Slam! Flip! Slurp! Mmm!
Mr. Vickers quickly loaded another Wheat-O.

Sean looked up at the giants around him and a sudden, chilling fear settled over him. His father, even his little sister, could kill him with a single move. Squash him right onto the table. An inch one way or the other and he'd be mushed cookie dough. Then a single wipe of the sponge and he'd be gone!

When no one was looking, Sean slipped out of the pocketbook and onto the table. He ducked behind the coffee cup.

He felt totally alone in a world of giants. Everything he knew was changed. Everything was different now. He wasn't like his family anymore. He was even weirder. He was a freak.

Maybe they'd put him on display.

Sure, thought Sean. Kid Shrinko! Mini Boy! Freak Child! They'd write articles about him. He'd be in books. Even in The Weird Zone he'd be weird! He had to get out of there!

Slam! Flip! Slurp!

Sean panicked. He ran.

Slam! Flip! Slurp!

But he slipped on a drip of coffee and fell over the end of his father's spoon, knocking the next Wheat-O off.

With one quick stroke—
slam!
—Sean was propelled into the air. He was flipping over and over on his way to his father's open mouth!

7

Stomp That Boy!

T
he wet tongue! The saliva! The sharp teeth!

“Yuuuuuck!” screeched tiny Sean as the giant jaws swung open for their treat.

Suddenly Holly was in the air, diving in from the living room, sliding across the kitchen table, her hands stretching for the tiny figure that was not a tasty Wheat-O but Sean Vickers, mini human boy! Her brother!

Wump!
She grabbed Sean and tumbled, hitting the floor with a thud.

“Would you like your own bowl of tasty Wheat-O's, dear?” Mr. Vickers asked her.

“I … uh.” Holly got up and quickly slid Sean into her pocketbook once more. “Dad, can we go to Kruger's Toy World?”

“But my set won't be ready until tomorrow,” her father said.

Holly shifted her weight. “I need to get something for Sean's birthday right away.”

Mr. Vickers raised an eyebrow and stepped over to the calendar tacked on the wall. “Your brother's birthday is seven months away.”

“He's my only brother, Dad,” Holly said.

Sean knew how much his sister probably wanted to gag.

“I need to—you know—get him something.”

There was a tone in Holly's voice that Sean hadn't heard before. Was it
fear?

“What children I have!” Mr. Vickers exclaimed. “Grab your pocketbook, missy!”

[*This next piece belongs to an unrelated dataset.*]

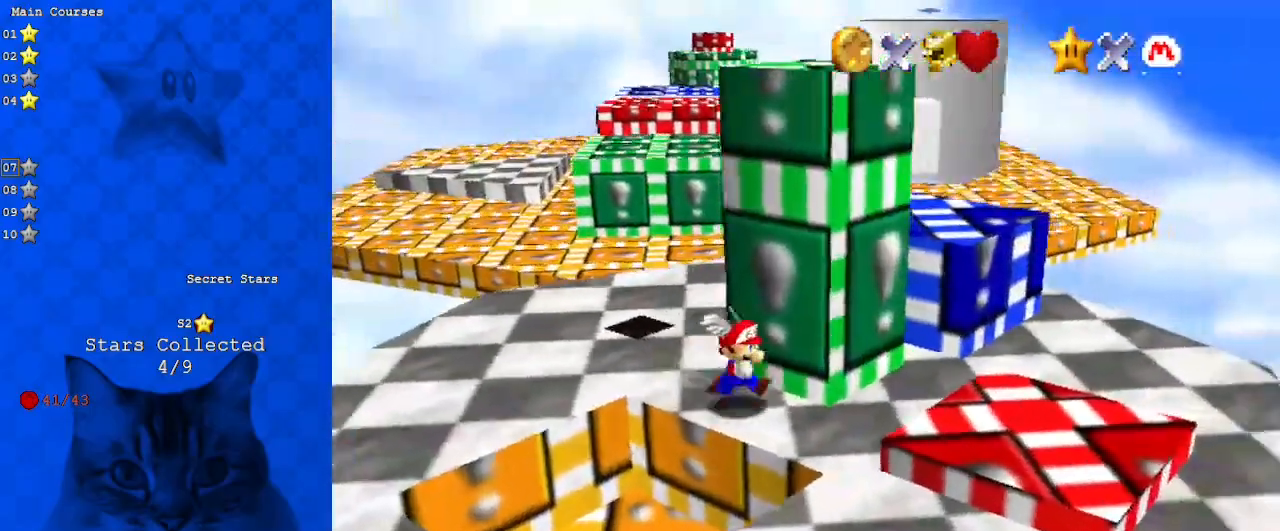
{"keys": [], "events": [[200, "right", "up"], [267, "down", "up"]]}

“I have it,” she said, swinging the pocketbook up for him to see.

Sean slid down the puppy pad, getting his feet stuck in the coil. “Hey, be careful!” he yelled.

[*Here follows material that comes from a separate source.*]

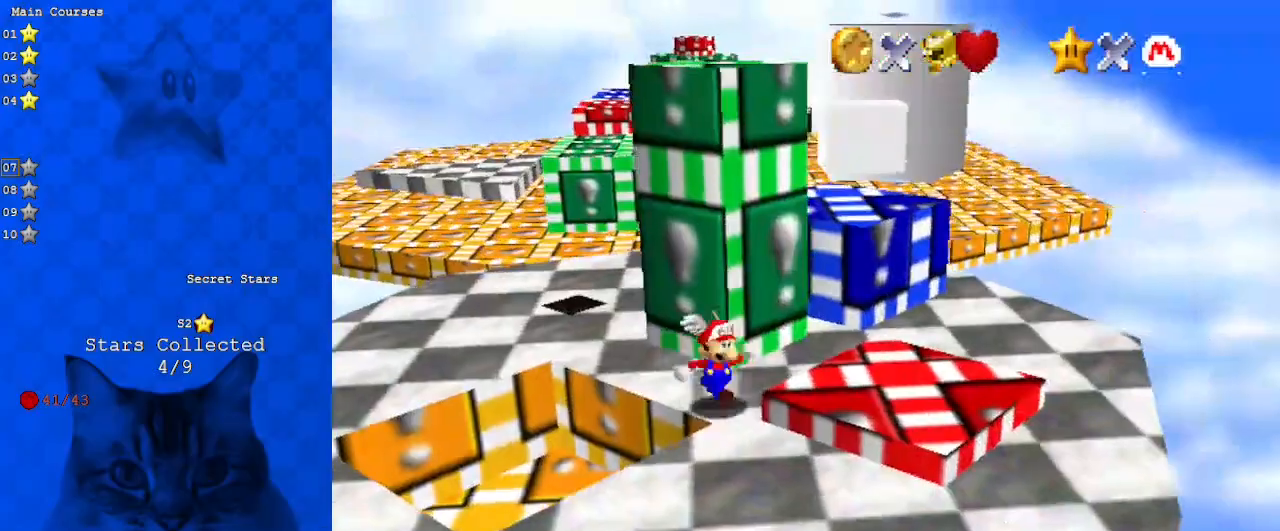
{"keys": ["right", "up"], "events": [[33, "right", "down"], [233, "up", "down"]]}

After a short ride to Kruger's Toy World, Holly jumped out of the car. She was holding her pocketbook close to her. “Hurry, Dad. Every second counts!”

Sean stuck his head out of the pocketbook.

Suddenly—

Bong!
The giant donut-shaped clock on top of the Double Dunk Donut Den struck noon!

Sssss!
The enormous pancake pan atop Usher's House of Pancakes also hissed out the hour.

Noon! Lunch! Food time!

An instant later, the sidewalks were a mad rush of flip-flops, sneakers, sandals, and bare feet tearing off toward noontime eats!

Stomp! Stomp! Stomp!

Holly leaped from the sidewalk to avoid a horde of hungry people!

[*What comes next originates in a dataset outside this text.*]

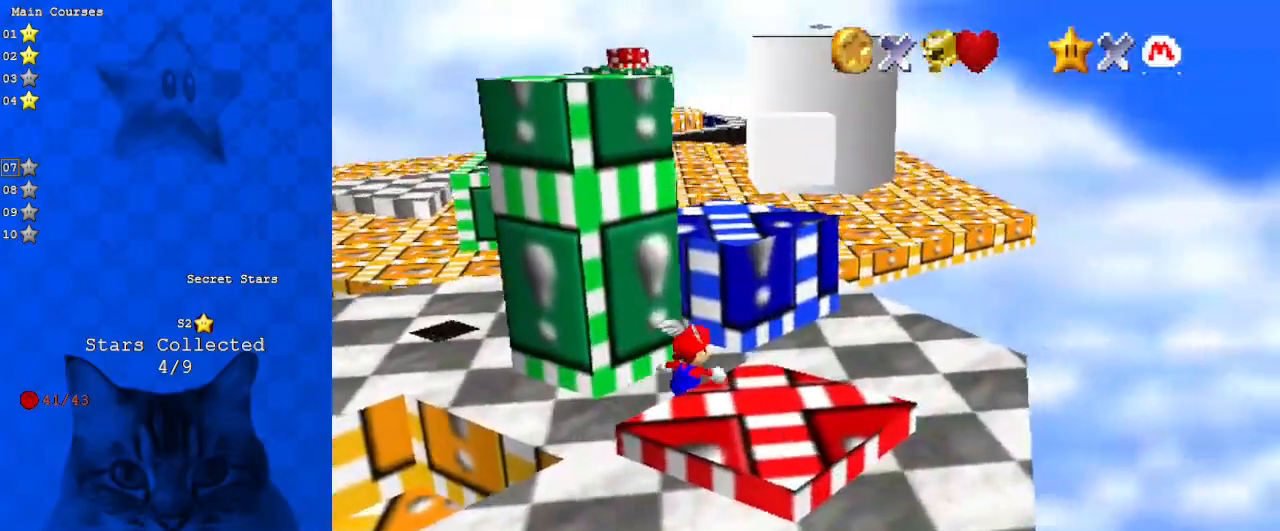
{"keys": ["down"], "events": [[100, "up", "up"], [233, "d", "down"], [367, "d", "up"], [367, "down", "down"], [400, "right", "up"]]}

Her pocketbook whipped around behind her.

“Holleeeeeeee!” came the scream.

But she didn't hear.

She walked quickly to the store—as Sean fell, fell, fell, to the stomped-on sidewalk below!

8

Getting Incredible!

“O
oof!” Sean slammed face first onto a little patch of grass right next to the sidewalk.

Suddenly, the ground began to thunder. With each thump Sean was knocked back on his face. He finally managed to turn over.

It was a kid, a huge kid, thumping along the grass with giant sneakers!

“No!” Sean squeaked. “He'll crush me!”

But before he could move, the sky went dark above him. A huge high-top closed in on him! It thundered down on the grass a half inch from his head.

That's when Sean saw that the sneaker was a red high-top! With blue laces!

“Jeff!” Sean cried out. “Don't squish me!”

But his giant friend didn't hear him. In a moment that sneaker would plant him like a seed!

Sean saw his only chance. Jeff was heading for the toy store. He had to make a move. He rolled over, reached up, and leaped for the blue laces.

Yes! He got one!

He held tight, as the giant shoe lifted, swung quickly up through the air, and took him with it.

Thump! Thump! Thump!
Jeff ran over to the toy store's front door. With one powerful swing, he leaped up the step and into the store.

“Now I'm getting somewhere!” Sean said.

But at that moment the big blue laces whipped around.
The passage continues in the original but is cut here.